Мы сели за стол. Вынимая кости из рыбы, Анита сказала:
— Знаешь, Умбе, если бы погода не испортилась, я бы пошла на море и вообще бы не обедала.
— Ты ничему не учишься, — ответил ее сын на этот раз серьезно, даже голос его звучал ниже. — Вечно этот твой оптимизм. Когда же ты наконец поймешь, что надо дождаться полудня, чтобы понять, можно идти на море или нет? Сколько раз ты проводила лето в этой дыре, а до сих пор не поняла элементарных вещей. Погода определяется только после двенадцати, заруби себе на носу. Идти на пляж раньше — это риск.

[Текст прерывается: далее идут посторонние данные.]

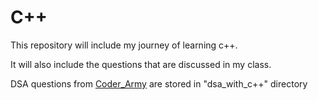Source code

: # C++
This repository will include my journey of learning c++.

It will also include the questions that are discussed in my class.

DSA questions from [Coder_Army](https://www.youtube.com/playlist?list=PLQEaRBV9gAFvh2mVVhsph6OiemIHtp3r-) are stored in "dsa_with_c++" directory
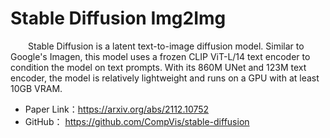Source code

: # Stable Diffusion Img2Img
&emsp;&emsp;Stable Diffusion is a latent text-to-image diffusion model. Similar to Google's Imagen, this model uses a frozen CLIP ViT-L/14 text encoder to condition the model on text prompts. With its 860M UNet and 123M text encoder, the model is relatively lightweight and runs on a GPU with at least 10GB VRAM.

- Paper Link：https://arxiv.org/abs/2112.10752
- GitHub： https://github.com/CompVis/stable-diffusion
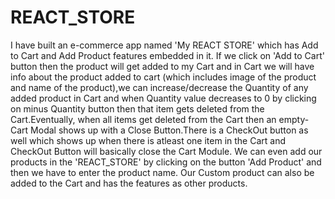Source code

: # REACT_STORE
I have built an e-commerce app named 'My REACT STORE' which has Add to Cart and Add Product features embedded in it.
If we click on 'Add to Cart' button then the product will get added to my Cart and in Cart we will have info about the product added to cart (which includes image of the product and name of the product),we can increase/decrease the Quantity of any added product in Cart and when Quantity value decreases to 0 by clicking on minus Quantity button then that item gets deleted from the Cart.Eventually, when all items get deleted from the Cart then an empty-Cart Modal shows up with a Close Button.There is a CheckOut button as well which shows up when there is atleast one item in the Cart and CheckOut Button  will basically close the Cart Module. 
We can even add our products in the 'REACT_STORE' by clicking on the button 'Add Product' and then we have to enter the product name. Our Custom product can also be added to the Cart and has the features as other products.
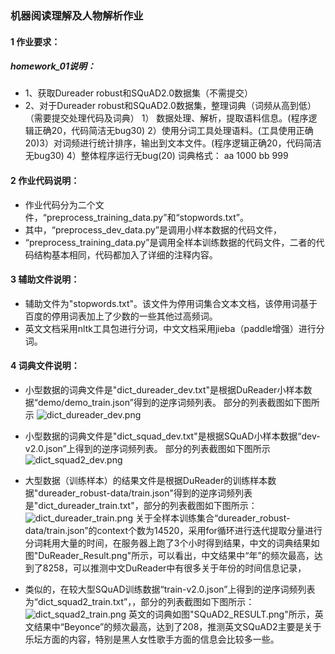 ### 机器阅读理解及人物解析作业
#### 1 作业要求：
##### homework_01说明：
- 1、获取Dureader robust和SQuAD2.0数据集（不需提交）
- 2、对于Dureader robust和SQuAD2.0数据集，整理词典（词频从高到低）（需要提交处理代码及词典）
   1） 数据处理、解析，提取语料信息。(程序逻辑正确20，代码简洁无bug30)
   2）使用分词工具处理语料。(工具使用正确20)3）对词频进行统计排序，输出到文本文件。(程序逻辑正确20，代码简洁无bug30)
   4）整体程序运行无bug(20)
   词典格式：
   aa 1000
   bb 999
#### 2 作业代码说明：
* 作业代码分为二个文件，“preprocess_training_data.py”和“stopwords.txt”。
* 其中，“preprocess_dev_data.py”是调用小样本数据的代码文件，
* “preprocess_training_data.py”是调用全样本训练数据的代码文件，二者的代码结构基本相同，代码都加入了详细的注释内容。

#### 3 辅助文件说明： 
* 辅助文件为"stopwords.txt"。该文件为停用词集合文本文档，该停用词基于百度的停用词表加上了少数的一些其他过高频词。
* 英文文档采用nltk工具包进行分词，中文文档采用jieba（paddle增强）进行分词。


#### 4 词典文件说明： 
* 小型数据的词典文件是"dict_dureader_dev.txt"是根据DuReader小样本数据“demo/demo_train.json”得到的逆序词频列表。
  部分的列表截图如下图所示
  ![dict_dureader_dev.png](./dict_dureader_dev.png)
* 小型数据的词典文件是"dict_squad_dev.txt"是根据SQuAD小样本数据“dev-v2.0.json”上得到的逆序词频列表。
  部分的列表截图如下图所示
  ![dict_squad2_dev.png](./dict_squad2_dev.png)

* 大型数据（训练样本）的结果文件是根据DuReader的训练样本数据"dureader_robust-data/train.json"得到的逆序词频列表是"dict_dureader_train.txt"，部分的列表截图如下图所示：
  ![dict_dureader_train.png](./dict_dureader_train.png)
  关于全样本训练集合“dureader_robust-data/train.json”的context个数为14520，采用for循环进行迭代提取分量进行分词耗用大量的时间，在服务器上跑了3个小时得到结果，中文的词典结果如图"DuReader_Result.png"所示，可以看出，中文结果中“年”的频次最高，达到了8258，可以推测中文DuReader中有很多关于年份的时间信息记录，
* 类似的，在较大型SQuAD训练数据“train-v2.0.json”上得到的逆序词频列表为“dict_squad2_train.txt”，，部分的列表截图如下图所示：
  ![dict_squad2_train.png](./dict_squad2_train.png)
   英文的词典如图"SQuAD2_RESULT.png"所示，英文结果中“Beyonce”的频次最高，达到了208，推测英文SQuAD2主要是关于乐坛方面的内容，特别是黑人女性歌手方面的信息会比较多一些。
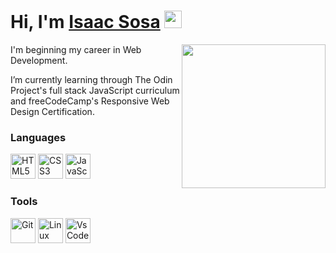 
# Hi, I'm [Isaac Sosa](https://www.linkedin.com/in/isaac-de-jesus-sosa-971512212/) <img src="https://user-images.githubusercontent.com/1303154/88677602-1635ba80-d120-11ea-84d8-d263ba5fc3c0.gif" width="28px" />

<img align="right" width="230"  src="https://media.giphy.com/media/5eLDrEaRGHegx2FeF2/giphy.gif">

I'm beginning my career in Web Development.

I’m currently learning through The Odin Project's full stack JavaScript curriculum and freeCodeCamp's Responsive Web Design Certification.

### Languages
<img src="https://cdn.jsdelivr.net/gh/devicons/devicon/icons/html5/html5-original.svg" width="40" height="40" title="HTML5" alt="HTML5"/> <img src="https://cdn.jsdelivr.net/gh/devicons/devicon/icons/css3/css3-original.svg"  width="40" height="40" title="CSS3" alt="CSS3"> <img src="https://cdn.jsdelivr.net/gh/devicons/devicon/icons/javascript/javascript-original.svg" width="40" height="40" title="JavaScript" alt="JavaScript" />

### Tools
<img src="https://cdn.jsdelivr.net/gh/devicons/devicon/icons/git/git-original.svg" width="40" height="40" title="Git" alt="Git"/> <img src="https://cdn.jsdelivr.net/gh/devicons/devicon/icons/ubuntu/ubuntu-plain.svg" width="40" height="40" title="Linux Ubuntu" alt="Linux Ubuntu"/> <img src="https://cdn.jsdelivr.net/gh/devicons/devicon/icons/vscode/vscode-original.svg" width="40" height="40" title="Visual Studio Code" alt="Vs Code"/>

Но тебе нравятся азартные игры, да, мам?
— Фри, теперь ты понимаешь, почему друзья называют его президентом? — спросила меня Анита, не удостоив сына взглядом. — Весь в отца!
«Президент» подмигнул мне. Они с матерью обсудили работу, рыбные рецепты, мотор машины. Я слушала вполуха, но понимала, что сын и мать в курсе дел друг друга и у них один круг общения. Они были больше похожи на лучших друзей, чем на маму и сына. Я начала подозревать, что недавняя их перепалка была не ссорой, а сценой, разыгранной специально для меня непонятно с какой целью.
Затем Умберто начал расспрашивать меня о семье, доме, школе, отдельных английских словах. Ему по-настоящему было любопытно, и он уже многое знал. Например, был в курсе, как устроена старшая школа в США, какие штаты граничат с Иллинойсом. Он мог даже произнести это слово. Анита попробовала, но у нее получилось только «Илльно». Когда Умберто попытался разобрать ее фонетическую ошибку, она закатила глаза и отломила кусок хлеба, забыв, что не собиралась его есть.
Зазвонил телефон.
— Кто это звонит в такое время? Умбе, пожалуйста, подойди ты. Неохота вставать.
— Да ладно, сама знаешь, что тебе не помешает немного физической активности.
Анита вскочила, бросив хлеб на стол.
— Ну почему у меня родились двое сыновей? Вообще-то я всегда хотела девочку!
Она раздраженно вытерла руки о передник и пошла к телефону.
Мы с Умберто только начали разбирать, как правильно произносится «Мичиган», как из коридора донесся вопль. Я еще не слышала, чтобы Анита так кричала: она прямо выла, словно умирающий волк. Вопль не стихал, а тянулся и тянулся… Трудно было поверить, что его издавало живое существо. Казалось, будто стонала земля и началось землетрясение.